BEGIN Raw data

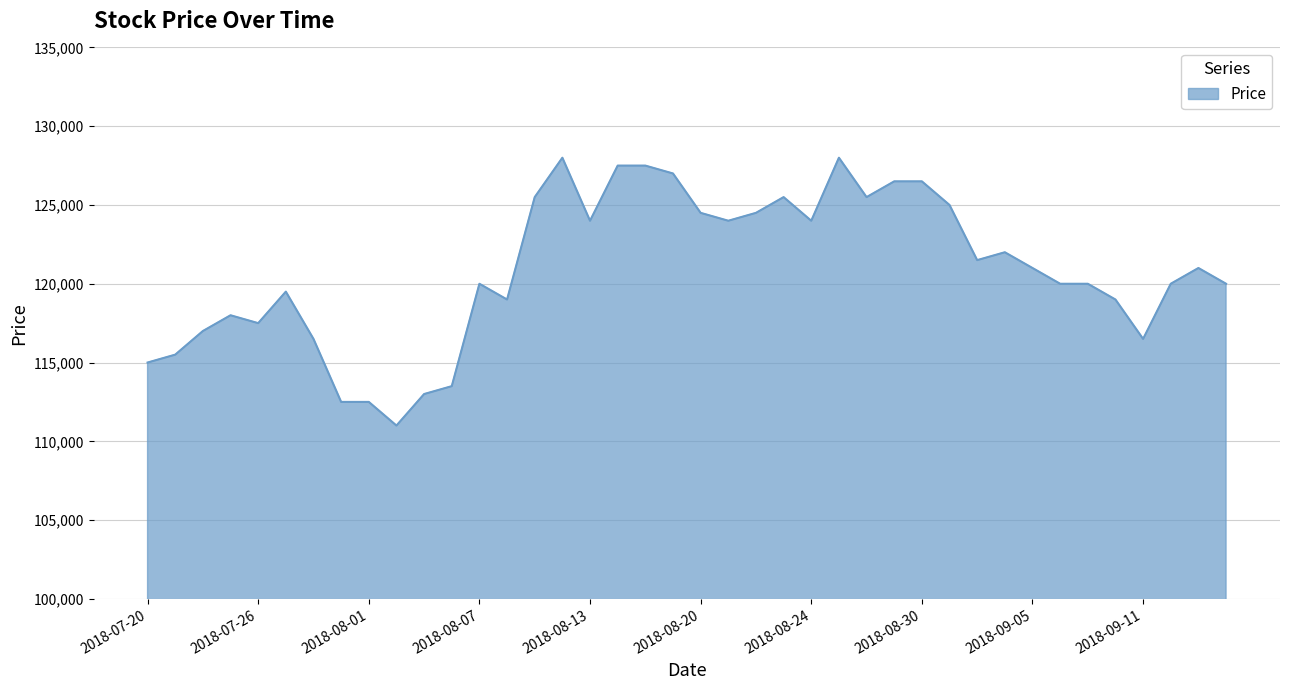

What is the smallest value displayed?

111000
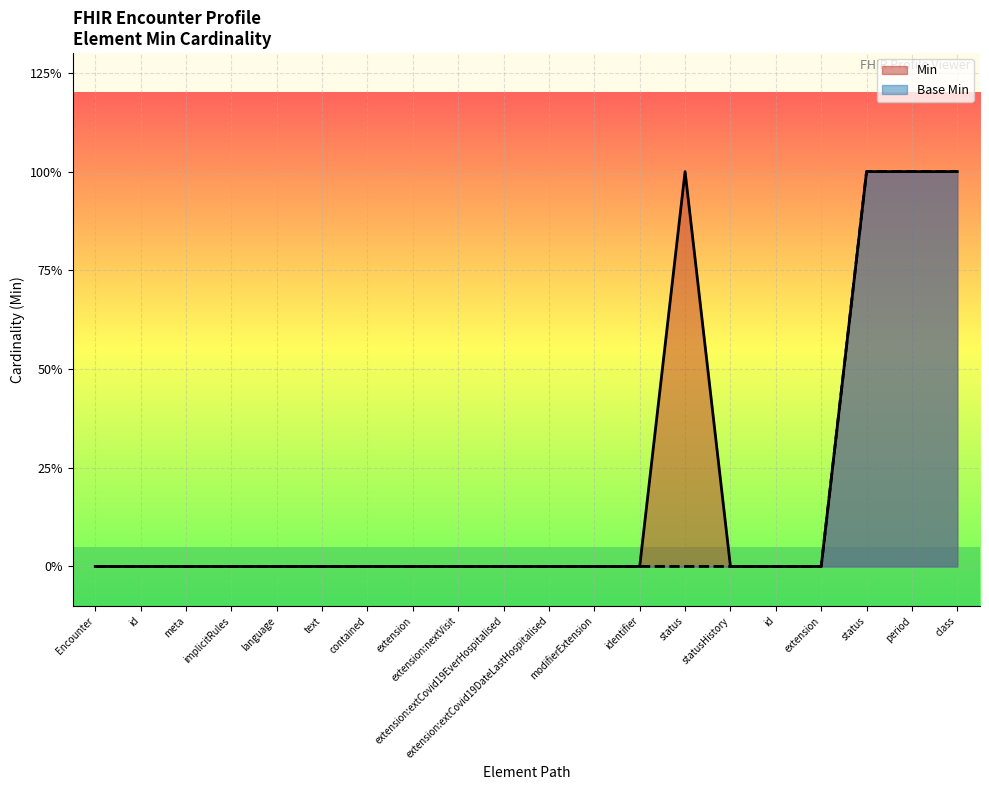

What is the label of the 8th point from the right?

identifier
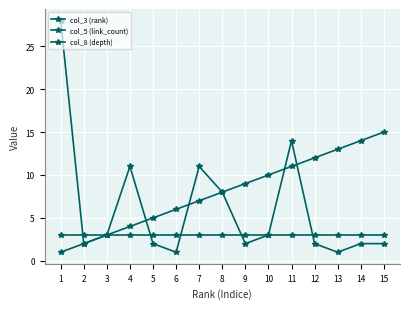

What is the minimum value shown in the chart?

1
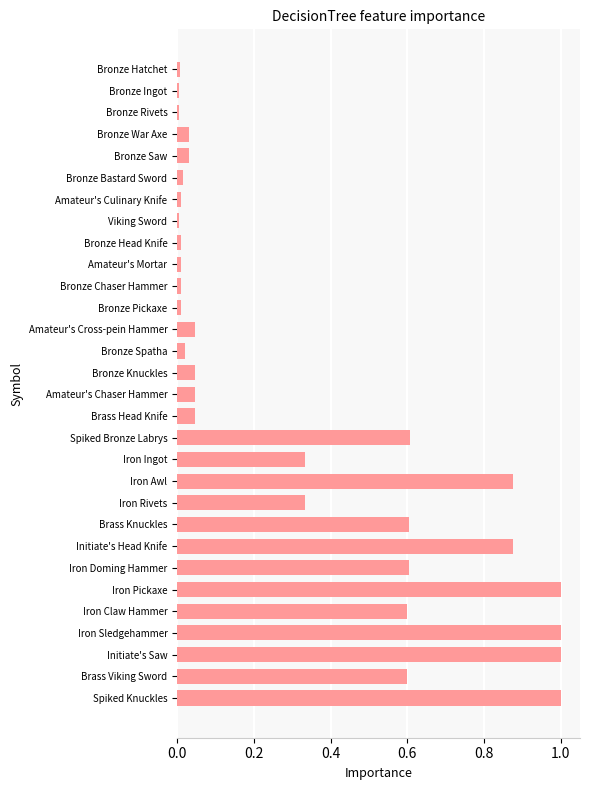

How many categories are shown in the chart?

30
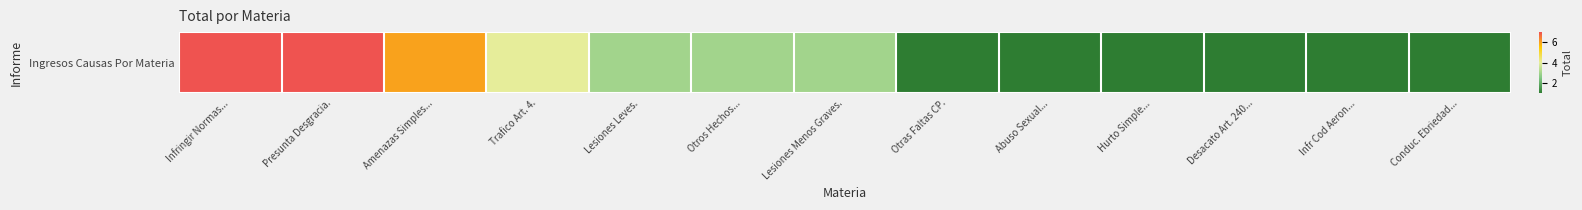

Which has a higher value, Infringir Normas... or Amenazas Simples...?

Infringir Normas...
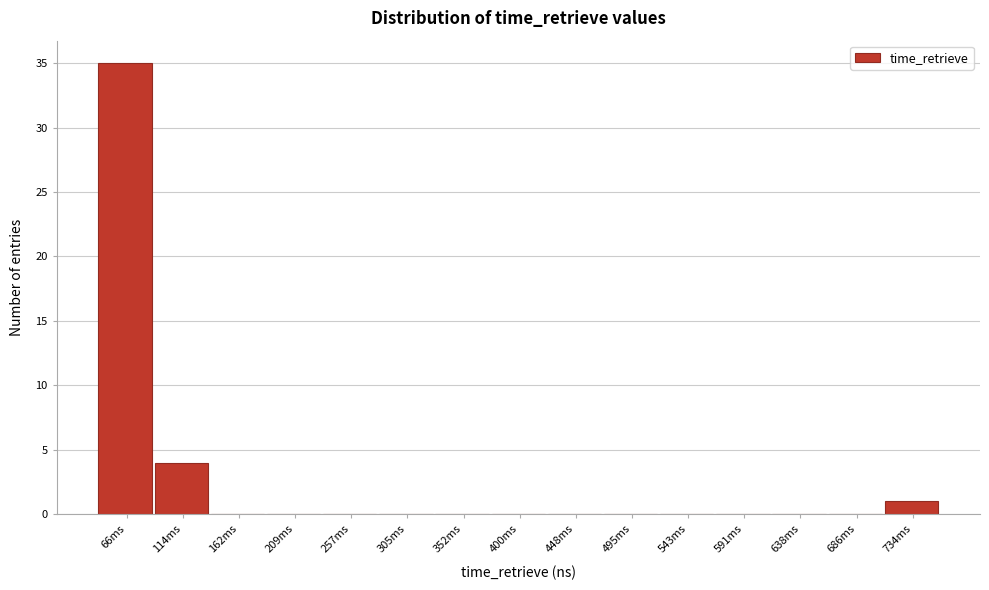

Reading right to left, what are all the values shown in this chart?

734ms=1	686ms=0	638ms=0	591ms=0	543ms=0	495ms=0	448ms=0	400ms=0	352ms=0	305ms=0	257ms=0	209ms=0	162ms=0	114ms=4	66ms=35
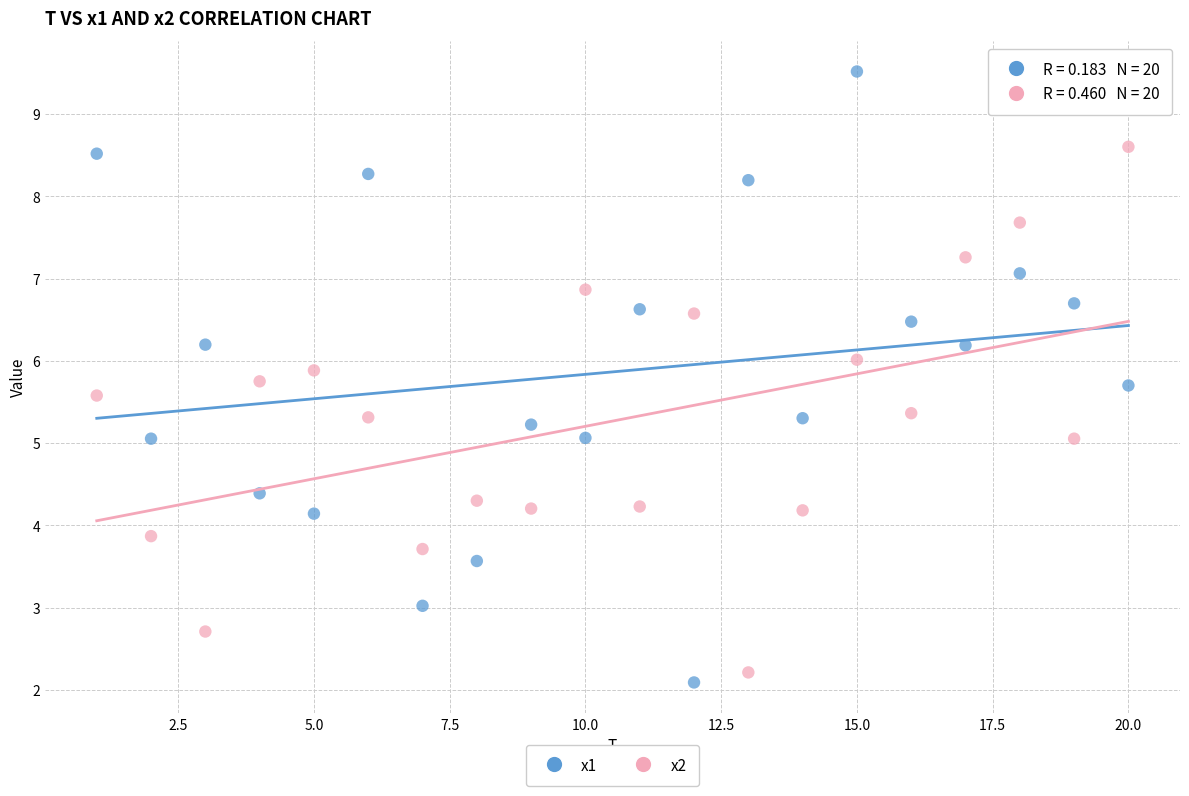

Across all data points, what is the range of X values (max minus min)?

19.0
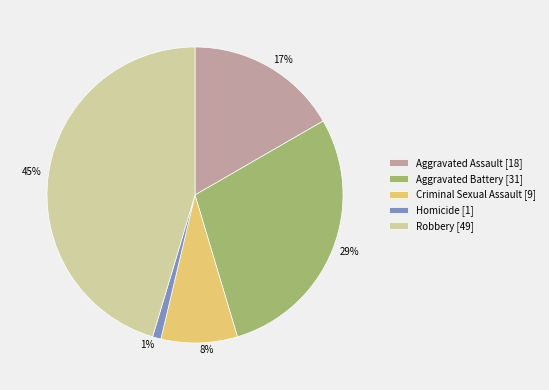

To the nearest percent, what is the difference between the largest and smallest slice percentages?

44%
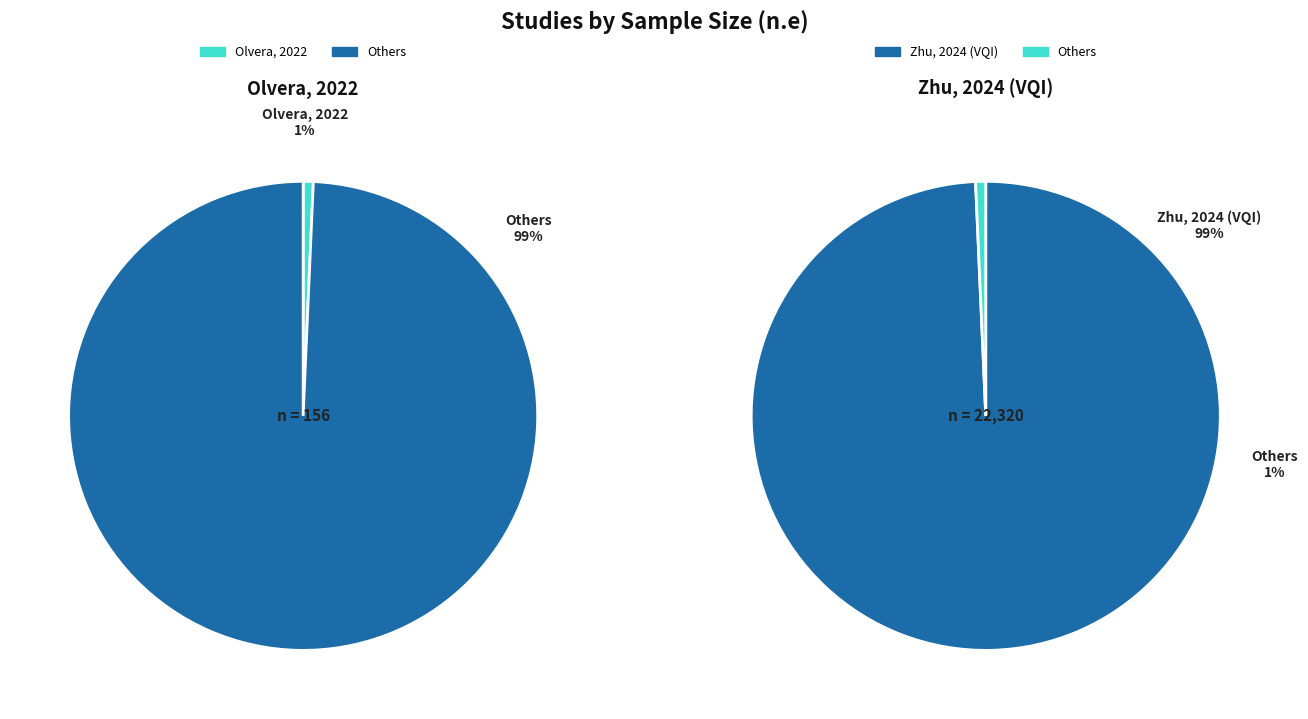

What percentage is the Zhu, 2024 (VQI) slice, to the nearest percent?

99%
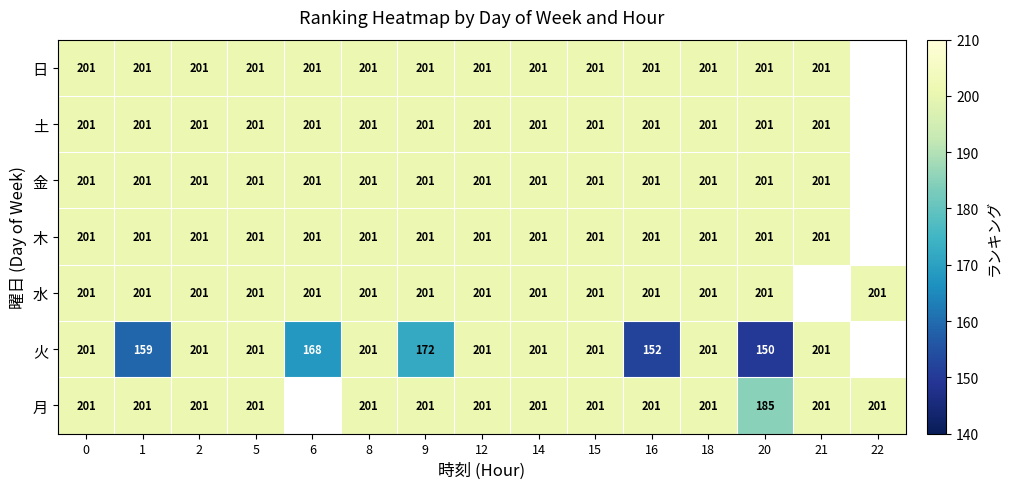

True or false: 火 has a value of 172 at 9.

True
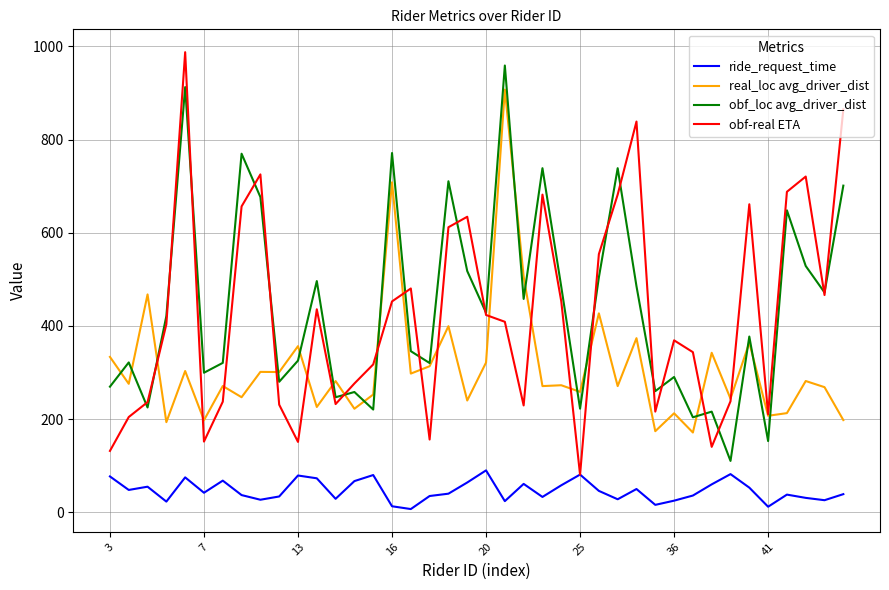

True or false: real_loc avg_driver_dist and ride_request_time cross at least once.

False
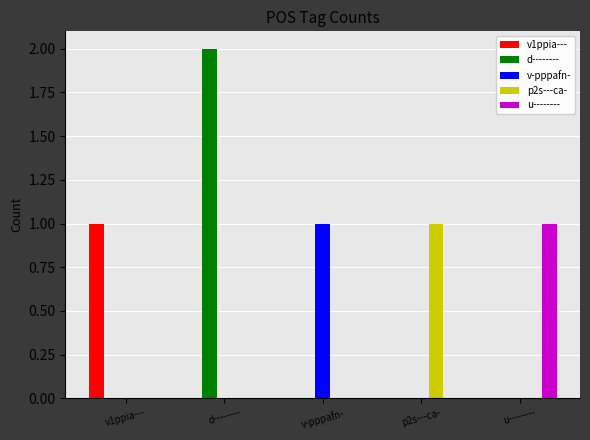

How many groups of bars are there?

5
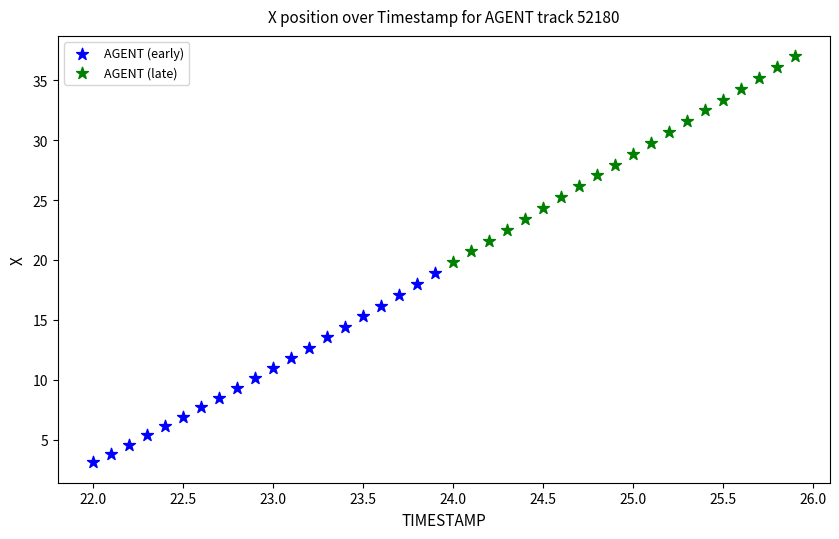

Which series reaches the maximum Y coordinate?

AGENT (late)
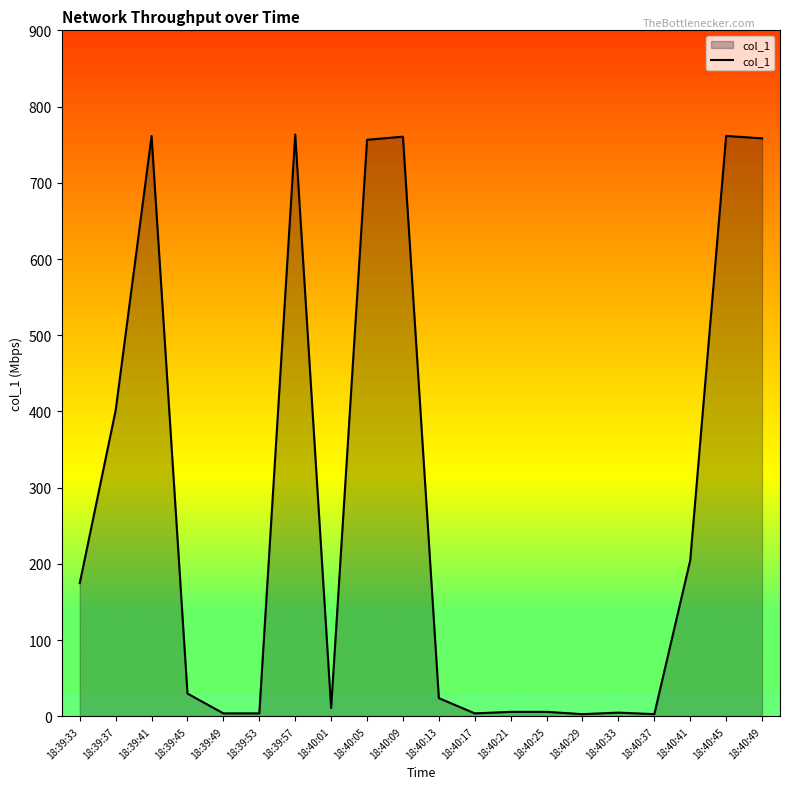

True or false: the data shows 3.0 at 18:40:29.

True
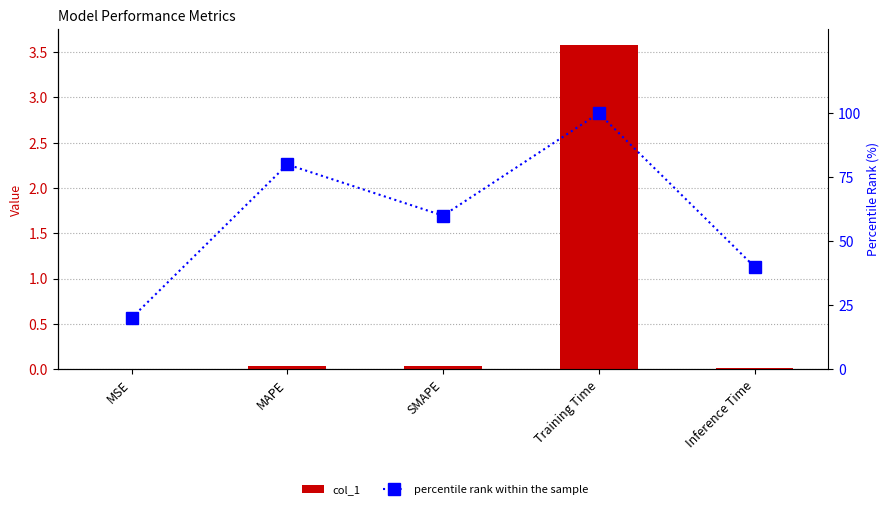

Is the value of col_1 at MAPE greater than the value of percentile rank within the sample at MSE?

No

END Raw data

Exercise objective:
Can you write out all the entries above again with "the chart" changed to "the plot" wherever it occurs, leaving everything else unchanged and leaving out the pictures?

Result:
What is the smallest value displayed?

111000

What is the label of the 8th point from the right?

identifier

What is the minimum value shown in the plot?

1

How many categories are shown in the plot?

30

Which has a higher value, Infringir Normas... or Amenazas Simples...?

Infringir Normas...

Reading right to left, what are all the values shown in this chart?

734ms=1	686ms=0	638ms=0	591ms=0	543ms=0	495ms=0	448ms=0	400ms=0	352ms=0	305ms=0	257ms=0	209ms=0	162ms=0	114ms=4	66ms=35

Across all data points, what is the range of X values (max minus min)?

19.0

To the nearest percent, what is the difference between the largest and smallest slice percentages?

44%

What percentage is the Zhu, 2024 (VQI) slice, to the nearest percent?

99%

True or false: 火 has a value of 172 at 9.

True

True or false: real_loc avg_driver_dist and ride_request_time cross at least once.

False

How many groups of bars are there?

5

Which series reaches the maximum Y coordinate?

AGENT (late)

True or false: the data shows 3.0 at 18:40:29.

True

Is the value of col_1 at MAPE greater than the value of percentile rank within the sample at MSE?

No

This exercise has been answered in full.